We use shell scripts to manage our deployment steps. Our virtualenv creation for CI looks roughly like this:

#!/bin/bash
set -e

function handle_dependency_errors() {
  venv_path=$1
  pip_error_code="$2"
  echo "Pip failed to build new virtual environment"
  rm -rf $venv_path
  exit $pip_error_code
}

venv_path="/var/cache/venvs/$(md5sum requirements.txt | awk '{ print $1 }')"

if [ ! -d "$venv_path" ]; then
  virtualenv $venv_path
  trap 'handle_dependency_errors ${venv_path} ${$?}' EXIT
  $venv_path/bin/pip install pip-accel
  $venv_path/bin/pip-accel install -r requirements.txt
  trap "" EXIT

fi

Shipping the virtualenv

If you're running a limited number of servers it can be feasible to simple build the virtualenv on the boxes. However as your system grows in complexity it can be advantageous to have a single deploy machine that handles the entire build process, then simply copies the virtualenv to the production machines.

Doing this saved us significantly on build time, but it's not without consequences. For deployment, we had to build our virtualenv with --relocatable. This causes several issues, the most obvious of which is the loss of activate.
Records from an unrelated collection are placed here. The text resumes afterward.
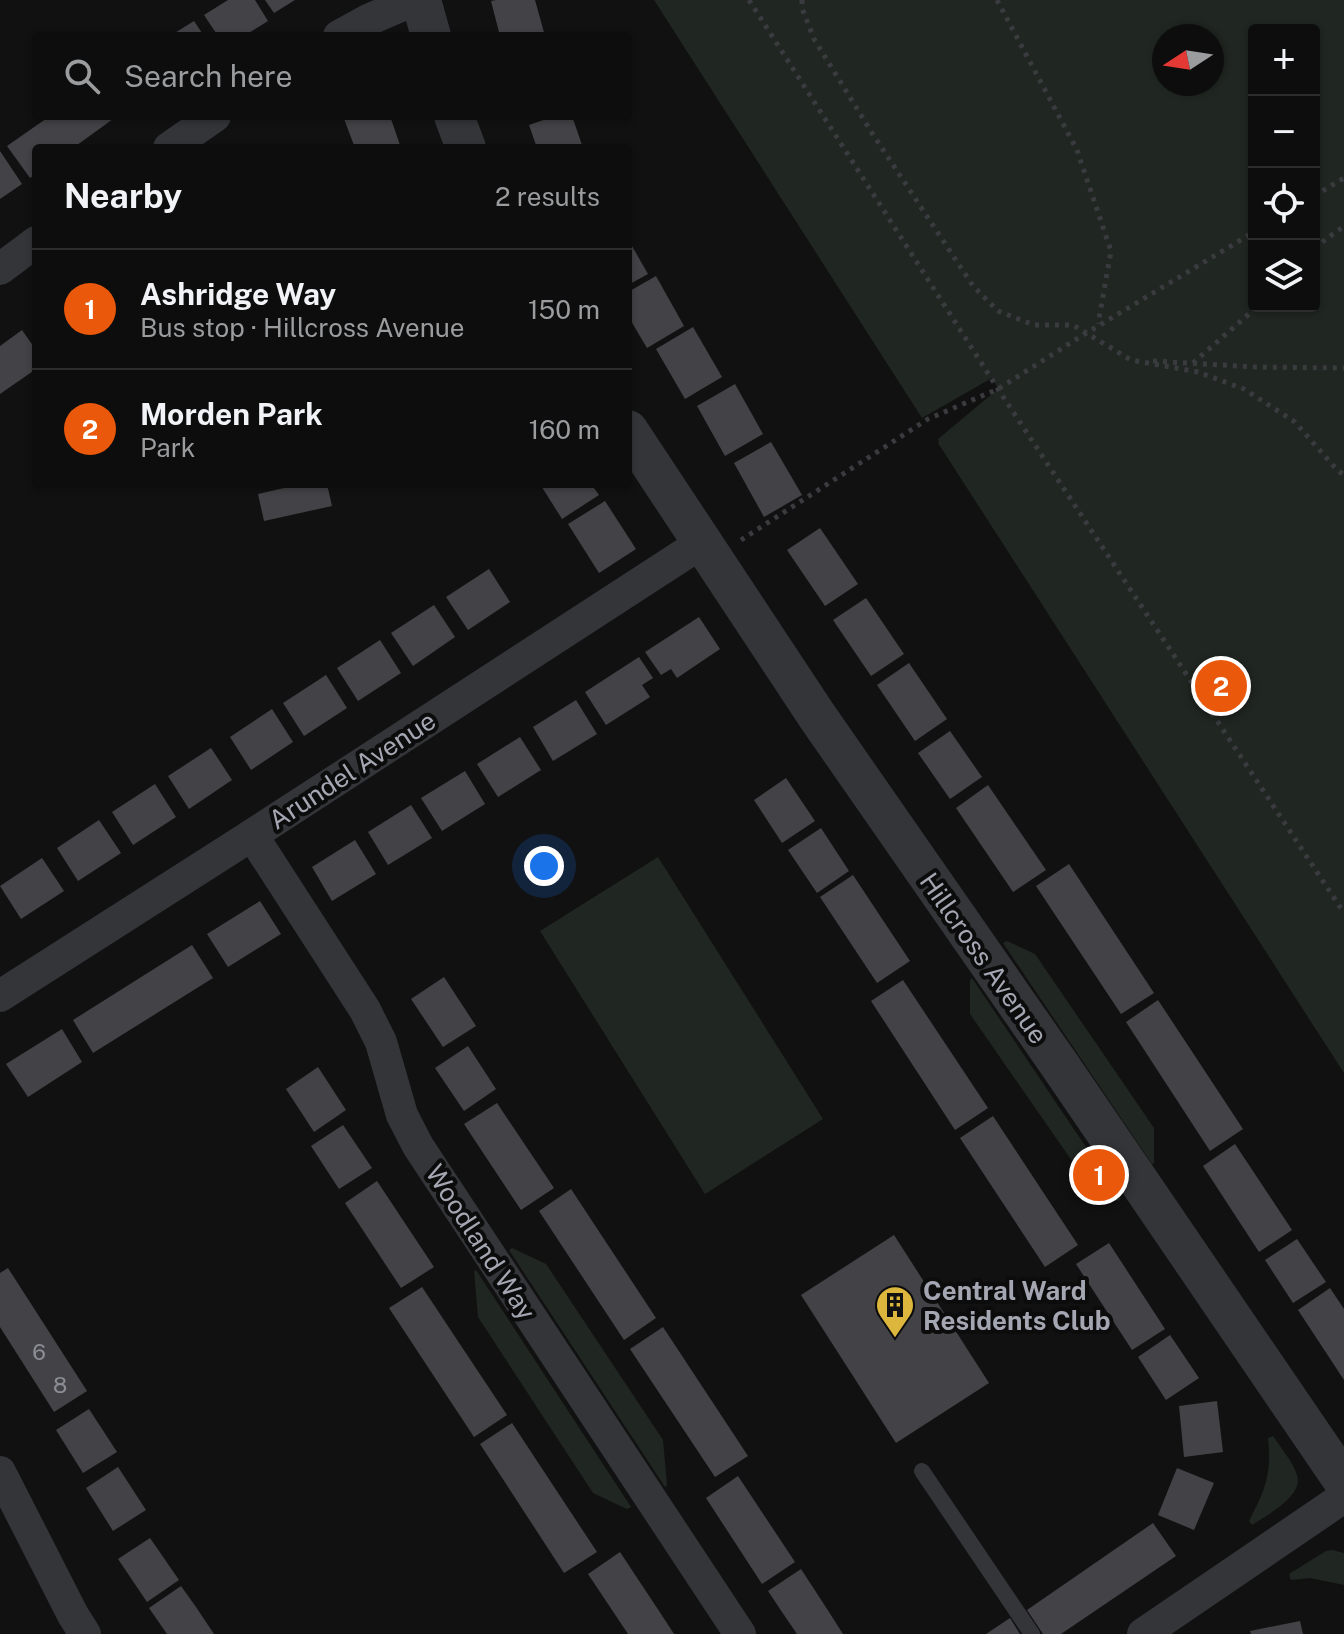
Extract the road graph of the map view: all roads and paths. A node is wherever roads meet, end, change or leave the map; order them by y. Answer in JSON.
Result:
{"nodes":[{"id":1,"x":414,"y":0,"type":"edge"},
{"id":2,"x":421,"y":0,"type":"edge"},
{"id":3,"x":749,"y":0,"type":"edge"},
{"id":4,"x":802,"y":0,"type":"edge"},
{"id":5,"x":997,"y":0,"type":"edge"},
{"id":6,"x":346,"y":32,"type":"edge"},
{"id":7,"x":430,"y":32,"type":"edge"},
{"id":8,"x":209,"y":120,"type":"edge"},
{"id":9,"x":456,"y":120,"type":"edge"},
{"id":10,"x":175,"y":144,"type":"edge"},
{"id":11,"x":464,"y":144,"type":"edge"},
{"id":12,"x":1344,"y":178,"type":"edge"},
{"id":13,"x":1320,"y":192,"type":"edge"},
{"id":14,"x":1344,"y":226,"type":"edge"},
{"id":15,"x":1248,"y":236,"type":"edge"},
{"id":16,"x":1320,"y":244,"type":"edge"},
{"id":17,"x":32,"y":245,"type":"edge"},
{"id":18,"x":0,"y":269,"type":"edge"},
{"id":19,"x":1251,"y":312,"type":"edge"},
{"id":20,"x":1098,"y":325,"type":"junction"},
{"id":21,"x":1087,"y":333,"type":"junction"},
{"id":22,"x":1131,"y":360,"type":"junction"},
{"id":23,"x":1192,"y":363,"type":"junction"},
{"id":24,"x":1344,"y":368,"type":"edge"},
{"id":25,"x":998,"y":389,"type":"junction"},
{"id":26,"x":632,"y":436,"type":"edge"},
{"id":27,"x":1344,"y":475,"type":"edge"},
{"id":28,"x":707,"y":549,"type":"junction"},
{"id":29,"x":252,"y":835,"type":"junction"},
{"id":30,"x":1344,"y":913,"type":"edge"},
{"id":31,"x":0,"y":996,"type":"edge"},
{"id":32,"x":922,"y":1471,"type":"dead end"},
{"id":33,"x":0,"y":1472,"type":"edge"},
{"id":34,"x":1344,"y":1482,"type":"edge"},
{"id":35,"x":1344,"y":1497,"type":"edge"},
{"id":36,"x":85,"y":1634,"type":"edge"},
{"id":37,"x":740,"y":1634,"type":"edge"},
{"id":38,"x":1032,"y":1634,"type":"edge"},
{"id":39,"x":1143,"y":1634,"type":"edge"}],
"edges":[{"from":1,"to":6,"type":"street"},
{"from":2,"to":7,"type":"street"},
{"from":3,"to":25,"type":"path"},
{"from":4,"to":21,"type":"path"},
{"from":5,"to":20,"type":"path"},
{"from":8,"to":10,"type":"street"},
{"from":9,"to":11,"type":"street"},
{"from":12,"to":13,"type":"path"},
{"from":14,"to":16,"type":"path"},
{"from":15,"to":20,"type":"path"},
{"from":17,"to":18,"type":"street"},
{"from":19,"to":23,"type":"path"},
{"from":20,"to":21,"type":"path"},
{"from":21,"to":22,"type":"path"},
{"from":21,"to":25,"type":"path"},
{"from":22,"to":23,"type":"path"},
{"from":22,"to":27,"type":"path"},
{"from":23,"to":24,"type":"path"},
{"from":25,"to":28,"type":"path"},
{"from":25,"to":30,"type":"path"},
{"from":26,"to":28,"type":"street","name":"Hillcross Avenue"},
{"from":28,"to":29,"type":"street","name":"Arundel Avenue"},
{"from":28,"to":34,"type":"street","name":"Hillcross Avenue"},
{"from":29,"to":31,"type":"street","name":"Arundel Avenue"},
{"from":29,"to":37,"type":"street","name":"Woodland Way"},
{"from":32,"to":38,"type":"lane"},
{"from":33,"to":36,"type":"street"},
{"from":35,"to":39,"type":"street"}]}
More subtly, you'll need to be on point with your configuration management. Any package that depends on system libraries (such as openssl, libjpeg, etc) requires that those libraries be installed on each machine, and at the same absolute path as the build machine. Depending on your needs it may be desirable to eat the build time hit and build it on each machine to avoid these potential complications.

Further Improvements

Hopefully this has given you some good idea for how to deal with building python dependencies quickly and effeciently. These changes made a massive improvement our build time, but there is still more we can do. While rolling out these changes we discovered one of our dependencies had been suddenly deleted from PyPi. This wouldn't be an issue if we where running a local PyPi mirror. Doing so would improve our resiliency to changes outside our control as well as allow us to host internal packages.